## Material provided
((

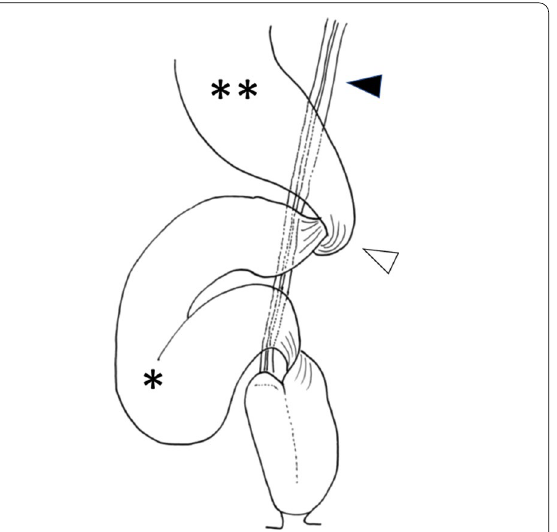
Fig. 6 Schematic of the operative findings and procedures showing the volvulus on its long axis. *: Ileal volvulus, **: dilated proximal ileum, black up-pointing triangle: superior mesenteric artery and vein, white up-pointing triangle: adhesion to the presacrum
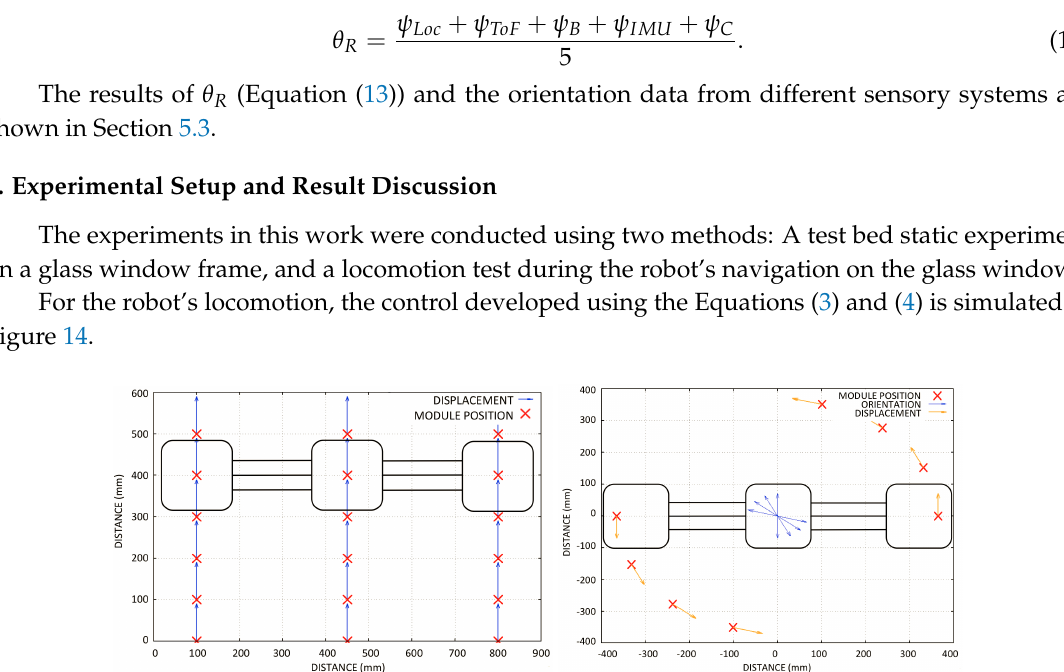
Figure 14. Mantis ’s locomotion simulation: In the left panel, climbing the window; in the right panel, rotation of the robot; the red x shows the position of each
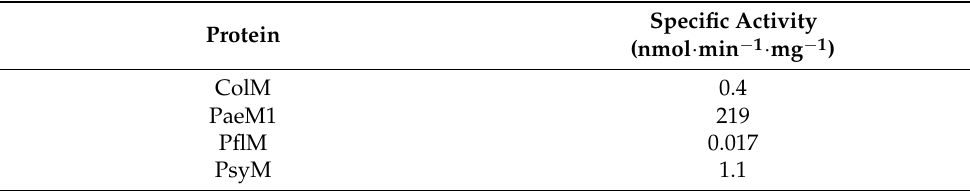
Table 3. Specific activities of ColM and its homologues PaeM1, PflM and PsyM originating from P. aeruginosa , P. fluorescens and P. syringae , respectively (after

))

## What the exercise asks
The answer should hold every line of the listing, copied exactly, with no pictures.

## Response area
Fig. 6 Schematic of the operative findings and procedures showing the volvulus on its long axis. *: Ileal volvulus, **: dilated proximal ileum, black up-pointing triangle: superior mesenteric artery and vein, white up-pointing triangle: adhesion to the presacrum
Figure 14. Mantis ’s locomotion simulation: In the left panel, climbing the window; in the right panel, rotation of the robot; the red x shows the position of each
Table 3. Specific activities of ColM and its homologues PaeM1, PflM and PsyM originating from P. aeruginosa , P. fluorescens and P. syringae , respectively (after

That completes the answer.